William Puffer died in Lacombe in 1948.

== Electoral record ==
=== Federal ===

| 1917 Canadian federal election results (Red Deer) |  |  | Turnout N.A. |  |
|  | Union | Michael Clark | 6,213 | 57.99% |
|  | Laurier Liberal | William Franklin Puffer | 3,800 | 35.47% |
|  | Labour | Joseph Knight | 701 | 6.54% |

=== Provincial ===

v; t; e; 1905 Alberta general election: Lacombe
| Party | Candidate | Votes | % | ±% |
|  | Liberal | William F. Puffer | 612 | 52.80% | – |
|  | Conservative | Andrew Gilmour | 547 | 47.20% | – |
| Total |  |  | 1,159 | – | – |
| Rejected, spoiled and declined |  |  | N/A | – | – |
| Eligible electors / turnout |  |  | N/A | N/A | – |
|  | Liberal pickup new district. |  |  |  |  |  |  |
Source(s) Source: "Lacombe Official Results 1905 Alberta general election". Alberta Heritage Community Foundation. Retrieved May 21, 2020.

v; t; e; 1909 Alberta general election: Lacombe
| Party | Candidate | Votes | % | ±% |
|  | Liberal | William F. Puffer | Acclaimed | – | – |
| Total |  |  | N/A | – | – |
| Rejected, spoiled and declined |  |  | N/A | – | – |
| Eligible electors / turnout |  |  | N/A | N/A | – |
|  | Liberal hold |  | Swing |  | N/A |
Source(s) Source: "Lacombe Official Results 1909 Alberta general election". Alberta Heritage Community Foundation.
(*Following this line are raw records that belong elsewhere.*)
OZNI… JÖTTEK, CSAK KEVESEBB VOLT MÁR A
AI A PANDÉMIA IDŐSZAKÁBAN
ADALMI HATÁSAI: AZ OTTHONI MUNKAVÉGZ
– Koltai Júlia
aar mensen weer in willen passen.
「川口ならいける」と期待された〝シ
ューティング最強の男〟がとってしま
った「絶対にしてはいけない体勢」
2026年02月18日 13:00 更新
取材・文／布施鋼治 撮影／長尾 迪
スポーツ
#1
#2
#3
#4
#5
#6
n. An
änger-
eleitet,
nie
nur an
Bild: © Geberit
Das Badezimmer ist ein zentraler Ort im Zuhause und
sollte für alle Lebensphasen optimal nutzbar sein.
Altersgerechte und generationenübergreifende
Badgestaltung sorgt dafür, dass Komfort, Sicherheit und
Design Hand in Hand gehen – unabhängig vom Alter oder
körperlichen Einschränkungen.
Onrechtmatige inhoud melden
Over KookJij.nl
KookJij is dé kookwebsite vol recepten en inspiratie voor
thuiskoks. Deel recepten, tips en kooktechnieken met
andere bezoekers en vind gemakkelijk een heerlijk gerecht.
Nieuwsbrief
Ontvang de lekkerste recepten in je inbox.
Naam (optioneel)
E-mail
Retrieved May 21, 2020.

v; t; e; 1913 Alberta general election: Lacombe
| Party | Candidate | Votes | % | ±% |
|  | Liberal | William F. Puffer | 878 | 58.46% | – |
|  | Conservative | Angus MacDonald | 624 | 41.54% | – |
| Total |  |  | 1,502 | – | – |
| Rejected, spoiled and declined |  |  | N/A | – | – |
| Eligible electors / turnout |  |  | 2,029 | 74.03% | – |
|  | Liberal hold |  | Swing |  | N/A |
Source(s) Source: "Lacombe Official Results 1913 Alberta general election". Alberta Heritage Community Foundation. Retrieved May 21, 2020.

v; t; e; 1917 Alberta general election: Lacombe
| Party | Candidate | Votes | % | ±% |
|  | Conservative | Andrew Gilmour | 1,423 | 51.63% | 10.09% |
|  | Liberal | William F. Puffer | 1,333 | 48.37% | -10.09% |
| Total |  |  | 2,756 | – | – |
| Rejected, spoiled and declined |  |  | N/A | – | – |
| Eligible electors / turnout |  |  | 3,530 | 78.07% | 4.05% |
|  | Conservative gain from Liberal |  | Swing |  | -6.82% |
Source(s) Source: "Lacombe Official Results 1917 Alberta general election". Alberta Heritage Community Foundation. Retrieved May 21, 2020.

v; t; e; 1921 Alberta general election: Lacombe
| Party | Candidate | Votes | % | ±% |
|  | United Farmers | Irene Parlby | 2,113 | 57.86% | – |
|  | Liberal | William F. Puffer | 1,539 | 42.14% | -6.23% |
| Total |  |  | 3,652 | – | – |
| Rejected, spoiled and declined |  |  | N/A | – | – |
| Eligible electors / turnout |  |  | 4,457 | 81.94% | 3.86% |
|  | United Farmers gain from Conservative |  | Swing |  | 6.23% |
Source(s) Source: "Lacombe Official Results 1921 Alberta general election". Alberta Heritage Community Foundation. Retrieved May 21, 2020.

v; t; e; 1926 Alberta general election: Lacombe
| Party | Candidate | Votes | % | ±% |
|  | United Farmers | Irene Parlby | 1,891 | 53.58% | -4.27% |
|  | Liberal | William F. Puffer | 1,162 | 32.93% | -9.21% |
|  | Conservative | P. W. Pratt | 476 | 13.49% | – |
| Total |  |  | 3,529 | – | – |
| Rejected, spoiled and declined |  |  | 209 | – | – |
| Eligible electors / turnout |  |  | 5,008 | 74.64% | -7.30% |
|  | United Farmers hold |  | Swing |  | 2.47% |
Source(s) Source: "Lacombe Official Results 1926 Alberta general election". Alberta Heritage Community Foundation. Retrieved May 21, 2020.